## DATASET RECORDS
=====

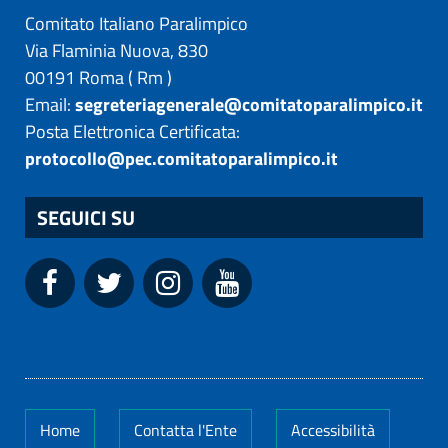
Comitato Italiano Paralimpico
Via Flaminia Nuova, 830
00191
Roma
(
Rm
)
Email:
segreteriagenerale@comitatoparalimpico.it
Posta Elettronica Certificata:
protocollo@pec.comitatoparalimpico.it
SEGUICI SU
Home
Contatta l'Ente
Accessibilità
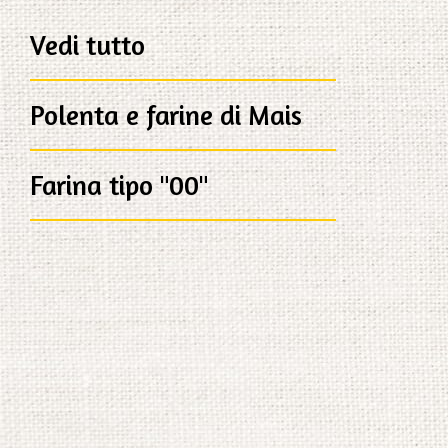
Vedi tutto
Polenta e farine di Mais
Farina tipo "00"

=====

## TO-DO ITEM
Exclude all images and retype the data precisely.

## ANSWER AREA
Comitato Italiano Paralimpico
Via Flaminia Nuova, 830
00191
Roma
(
Rm
)
Email:
segreteriagenerale@comitatoparalimpico.it
Posta Elettronica Certificata:
protocollo@pec.comitatoparalimpico.it
SEGUICI SU
Home
Contatta l'Ente
Accessibilità
Vedi tutto
Polenta e farine di Mais
Farina tipo "00"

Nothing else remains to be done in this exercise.